The researchers’ genetic and structural results suggested that lengsin had a long and chequered past. Reconstruction of family trees from amino acid sequences revealed the vertebrate lens protein to be a member of the bacterial family of glutamine synthetase proteins, known as GS I. And lengsin’s structure - a symmetrical complex of 12 subunits - is unlike vertebrate glutamine synthetases, but like the ancient bacterial version of the enzyme. 

Although lengsin was the first non-bacterial member of GS I to be discovered, a subsequent search of the sea urchin genome revealed several candidate genes for similar proteins. As the sea urchin, an invertebrate, has no eyes, it wasn’t known where the corresponding proteins were expressed, or what they were used for. 

Wistow and colleagues found that the lengsin from a mouse eye lens had no enzymatic activity related to its ancestral glutamine synthetase function; not surprising, since many of the amino acid residues considered crucial for glutamine synthetase are mutated in vertebrate lengsins. Instead, the researchers suggest, lengsin plays a structural role in the eye lens. 

lens-protein-300

Source: © Wyatt et al/Structure

Model of the lengsin protein

There are previous examples of enzyme proteins being used for different functions in the eye lens, as Wistow explains: ’We are used to the idea of enzymes, such as lactate dehydrogenase, being recruited to serve new roles in the vertebrate eye lens.
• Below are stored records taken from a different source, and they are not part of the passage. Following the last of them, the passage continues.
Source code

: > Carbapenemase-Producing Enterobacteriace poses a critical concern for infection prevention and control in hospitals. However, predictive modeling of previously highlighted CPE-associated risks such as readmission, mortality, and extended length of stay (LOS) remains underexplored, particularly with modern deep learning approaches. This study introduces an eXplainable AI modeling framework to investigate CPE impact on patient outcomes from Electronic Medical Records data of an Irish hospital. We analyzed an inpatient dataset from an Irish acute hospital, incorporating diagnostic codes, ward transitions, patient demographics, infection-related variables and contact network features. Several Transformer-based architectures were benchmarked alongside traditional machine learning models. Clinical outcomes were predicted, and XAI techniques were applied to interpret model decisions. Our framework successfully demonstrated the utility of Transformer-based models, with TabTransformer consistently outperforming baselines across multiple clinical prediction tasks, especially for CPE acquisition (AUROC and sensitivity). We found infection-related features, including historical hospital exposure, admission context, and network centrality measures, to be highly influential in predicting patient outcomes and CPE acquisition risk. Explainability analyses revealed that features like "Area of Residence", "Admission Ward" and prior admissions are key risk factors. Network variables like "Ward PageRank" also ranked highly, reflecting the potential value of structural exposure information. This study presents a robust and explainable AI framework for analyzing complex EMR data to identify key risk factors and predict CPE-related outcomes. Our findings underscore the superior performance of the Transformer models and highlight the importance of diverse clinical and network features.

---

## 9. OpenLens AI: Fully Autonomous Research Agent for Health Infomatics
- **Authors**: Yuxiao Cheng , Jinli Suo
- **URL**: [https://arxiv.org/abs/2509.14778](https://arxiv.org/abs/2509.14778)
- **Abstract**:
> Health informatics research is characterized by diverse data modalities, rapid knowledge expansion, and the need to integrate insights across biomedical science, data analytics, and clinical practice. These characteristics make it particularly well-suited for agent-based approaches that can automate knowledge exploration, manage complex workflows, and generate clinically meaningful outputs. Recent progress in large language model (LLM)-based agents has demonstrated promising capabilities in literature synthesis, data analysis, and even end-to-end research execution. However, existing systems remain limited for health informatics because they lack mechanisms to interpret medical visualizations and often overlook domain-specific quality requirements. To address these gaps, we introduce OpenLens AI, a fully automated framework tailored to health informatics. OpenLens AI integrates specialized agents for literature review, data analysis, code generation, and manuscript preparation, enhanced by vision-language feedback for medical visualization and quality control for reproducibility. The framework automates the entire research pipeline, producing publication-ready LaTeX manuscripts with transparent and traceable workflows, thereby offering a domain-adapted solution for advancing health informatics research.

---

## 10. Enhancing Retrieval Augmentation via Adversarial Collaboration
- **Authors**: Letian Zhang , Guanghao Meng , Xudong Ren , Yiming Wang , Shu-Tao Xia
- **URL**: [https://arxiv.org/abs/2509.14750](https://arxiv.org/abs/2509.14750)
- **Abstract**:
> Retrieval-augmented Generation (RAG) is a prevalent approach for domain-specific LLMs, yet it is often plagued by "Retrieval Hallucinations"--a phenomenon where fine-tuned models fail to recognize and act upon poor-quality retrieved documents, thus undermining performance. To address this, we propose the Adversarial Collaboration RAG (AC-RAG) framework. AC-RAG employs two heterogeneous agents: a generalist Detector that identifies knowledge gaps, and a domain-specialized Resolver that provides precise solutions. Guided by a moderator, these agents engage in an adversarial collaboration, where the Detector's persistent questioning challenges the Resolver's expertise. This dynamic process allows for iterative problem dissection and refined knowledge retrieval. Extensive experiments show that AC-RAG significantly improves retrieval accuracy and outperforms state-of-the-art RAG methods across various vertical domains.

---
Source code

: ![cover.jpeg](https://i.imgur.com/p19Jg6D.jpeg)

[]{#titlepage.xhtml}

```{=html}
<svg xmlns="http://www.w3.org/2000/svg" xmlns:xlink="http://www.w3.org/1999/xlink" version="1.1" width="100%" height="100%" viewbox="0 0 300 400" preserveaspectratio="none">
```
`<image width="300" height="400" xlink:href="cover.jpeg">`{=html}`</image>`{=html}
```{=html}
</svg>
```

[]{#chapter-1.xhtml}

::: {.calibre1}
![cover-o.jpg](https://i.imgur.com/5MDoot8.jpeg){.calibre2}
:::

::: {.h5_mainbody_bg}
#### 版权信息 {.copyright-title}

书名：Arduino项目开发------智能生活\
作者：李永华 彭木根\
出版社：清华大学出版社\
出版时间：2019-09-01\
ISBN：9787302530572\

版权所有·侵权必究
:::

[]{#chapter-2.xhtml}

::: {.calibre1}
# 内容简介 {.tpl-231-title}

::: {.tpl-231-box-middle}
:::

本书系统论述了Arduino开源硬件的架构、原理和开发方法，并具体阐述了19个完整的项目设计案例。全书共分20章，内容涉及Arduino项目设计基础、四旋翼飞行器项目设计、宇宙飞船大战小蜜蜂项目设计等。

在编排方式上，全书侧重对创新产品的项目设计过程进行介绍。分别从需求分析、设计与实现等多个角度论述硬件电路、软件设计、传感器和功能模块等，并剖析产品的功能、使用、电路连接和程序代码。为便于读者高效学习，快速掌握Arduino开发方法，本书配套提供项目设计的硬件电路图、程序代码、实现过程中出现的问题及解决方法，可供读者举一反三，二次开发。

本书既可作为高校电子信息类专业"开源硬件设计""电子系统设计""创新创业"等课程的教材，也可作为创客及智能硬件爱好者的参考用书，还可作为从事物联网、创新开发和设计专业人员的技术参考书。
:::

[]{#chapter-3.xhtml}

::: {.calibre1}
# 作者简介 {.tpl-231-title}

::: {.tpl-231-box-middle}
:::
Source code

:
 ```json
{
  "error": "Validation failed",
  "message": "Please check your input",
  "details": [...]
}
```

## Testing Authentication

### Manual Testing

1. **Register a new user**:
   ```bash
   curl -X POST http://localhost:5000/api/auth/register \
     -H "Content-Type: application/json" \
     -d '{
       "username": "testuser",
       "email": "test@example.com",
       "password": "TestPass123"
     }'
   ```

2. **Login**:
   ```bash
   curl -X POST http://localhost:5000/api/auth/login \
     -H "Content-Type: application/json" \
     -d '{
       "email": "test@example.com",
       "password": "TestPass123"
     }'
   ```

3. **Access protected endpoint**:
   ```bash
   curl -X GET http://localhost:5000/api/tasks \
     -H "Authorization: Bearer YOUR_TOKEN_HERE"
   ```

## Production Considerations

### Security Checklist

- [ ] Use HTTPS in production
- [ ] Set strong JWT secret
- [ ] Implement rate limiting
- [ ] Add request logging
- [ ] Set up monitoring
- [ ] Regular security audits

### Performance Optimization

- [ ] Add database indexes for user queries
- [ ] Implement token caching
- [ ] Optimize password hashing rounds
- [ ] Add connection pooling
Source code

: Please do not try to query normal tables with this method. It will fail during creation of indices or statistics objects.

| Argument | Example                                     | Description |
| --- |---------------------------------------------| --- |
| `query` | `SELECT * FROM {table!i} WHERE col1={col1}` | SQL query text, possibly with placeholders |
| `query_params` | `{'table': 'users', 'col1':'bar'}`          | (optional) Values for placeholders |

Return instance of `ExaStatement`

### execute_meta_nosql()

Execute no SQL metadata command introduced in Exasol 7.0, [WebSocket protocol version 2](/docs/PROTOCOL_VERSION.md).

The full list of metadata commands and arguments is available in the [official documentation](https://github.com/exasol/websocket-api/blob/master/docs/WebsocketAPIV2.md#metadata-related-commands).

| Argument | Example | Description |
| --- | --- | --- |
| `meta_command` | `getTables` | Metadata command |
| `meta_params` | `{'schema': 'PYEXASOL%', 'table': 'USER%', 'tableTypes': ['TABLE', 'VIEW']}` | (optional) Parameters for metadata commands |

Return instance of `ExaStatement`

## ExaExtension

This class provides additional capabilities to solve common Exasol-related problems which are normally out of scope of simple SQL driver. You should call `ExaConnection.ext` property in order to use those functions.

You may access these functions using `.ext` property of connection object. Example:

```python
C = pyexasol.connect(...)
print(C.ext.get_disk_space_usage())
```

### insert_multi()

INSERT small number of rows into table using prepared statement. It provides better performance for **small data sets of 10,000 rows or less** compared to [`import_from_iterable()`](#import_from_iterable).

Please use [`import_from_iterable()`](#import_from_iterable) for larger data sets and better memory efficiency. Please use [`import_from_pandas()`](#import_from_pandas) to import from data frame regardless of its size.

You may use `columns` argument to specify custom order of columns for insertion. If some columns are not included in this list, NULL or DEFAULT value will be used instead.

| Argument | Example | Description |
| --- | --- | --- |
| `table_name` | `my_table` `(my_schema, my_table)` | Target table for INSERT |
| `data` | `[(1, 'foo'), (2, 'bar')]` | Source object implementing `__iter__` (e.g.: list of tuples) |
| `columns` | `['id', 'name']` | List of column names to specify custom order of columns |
It’s like taking a screwdriver and using it to open and stir tins of paint. It’s not what it was designed for but it works.’ 

But lengsin’s age adds a new twist to this evolutionary tale. ’A big surprise in this story was the realisation that lengsin is very old and indeed comes from a family of enzymes that was known only in prokaryotes,’ Wistow told Chemistry World

’It seems that enzymes of this family were actually expressed in very ancient ancestors of vertebrates but were lost during evolution. One member survived in vertebrate genomes because it acquired a different, specialised role in the lens, losing its ancestral catalytic role in the process,’ he added. 

Nicolette Lubsen from Radboud University at Nijmegen, Netherlands, welcomed the new results: ’The finding of an ancient protein, lengsin, in the lens also confirms that the lens, although a vertebrate innovation, evolved from a structure that predates vertebrate evolution,’ she told Chemistry World. ’It is intriguing that a tissue whose evolution has puzzled evolutionary biologists for a long time does teach us much about the evolution of genes.’